There were, after all, no such things as distilled alcohol, cocaine, addictive painkillers, television, or Internet porn back when Moses was leading his people or when Jesus was urging that compassion trump scriptural law. If sin was tempting back then, it is even more tempting now. We live in an era of “supernormal stimuli.” …

Consider, too, that the consequences of routine interpersonal conflict were not inflated in biblical times by hair-trigger weapons stored in a pocket, under a car seat, or in a bedside table. These weapons can maim or kill, moreover, with no preliminary hand-to-hand combat.

The slide into sin dangerous to self and others is far more potent today than when Martin Luther was famously struggling with his own sinful nature nearly five centuries ago. Fortunately, scientific discoveries now help us understand the magnitude of this evolutionary “mismatch” of inherited instincts with the conditions we now have to function in.

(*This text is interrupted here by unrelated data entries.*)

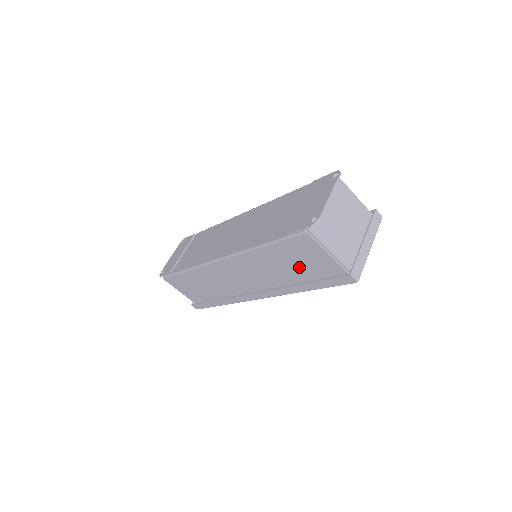
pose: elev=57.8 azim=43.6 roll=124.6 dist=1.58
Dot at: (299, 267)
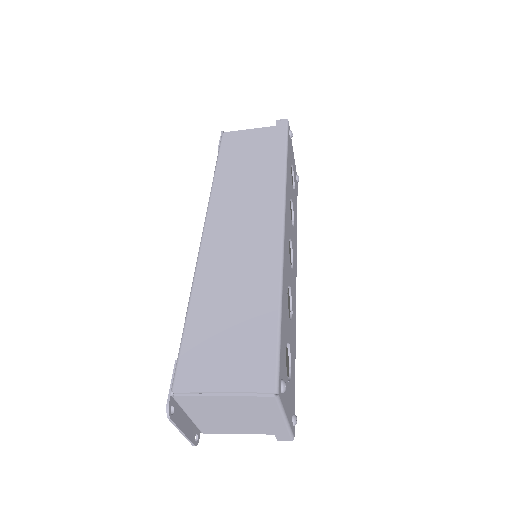
Dot at: occluded
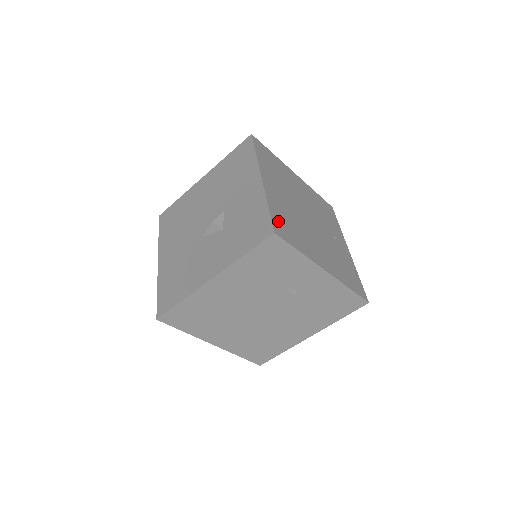
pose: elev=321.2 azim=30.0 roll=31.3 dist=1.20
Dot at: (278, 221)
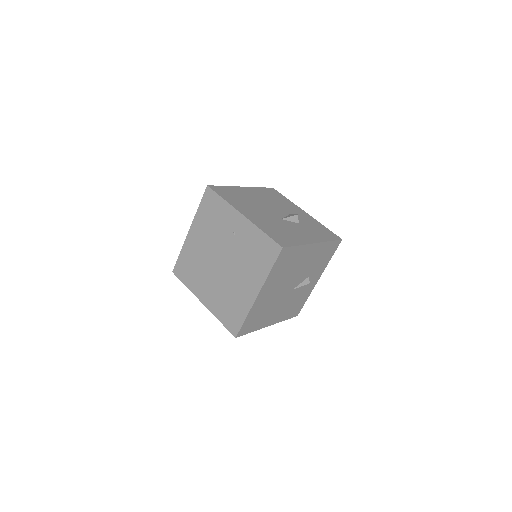
Dot at: occluded
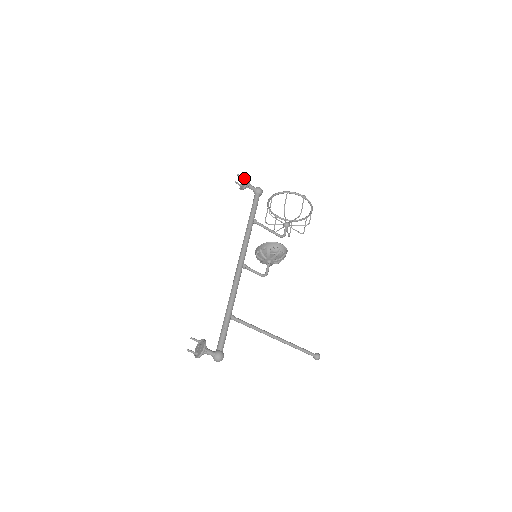
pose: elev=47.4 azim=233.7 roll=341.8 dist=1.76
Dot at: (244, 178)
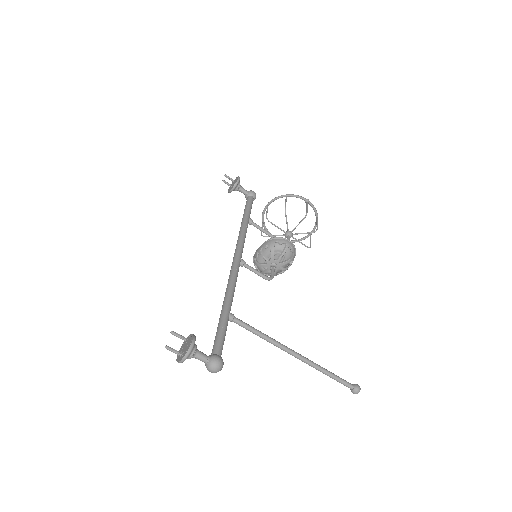
Dot at: (233, 180)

Imagining that our (and our loved ones’) temptations and struggles owe to our great, great, great…grandmother eating an apple isn’t particularly helpful or believable today. Moreover, such thinking perpetuates dysfunctional patterns—no matter how much we may pray for relief.

A traditional view of heaven is far from appealing to most Westerners under forty. I have never met a Christian of any age who can look me in the eye and honestly say that an eternity with no challenges or difficulties yet with conscious awareness of the everlasting torment of others, including some they knew and loved, would be heavenly. We all know that would be hell.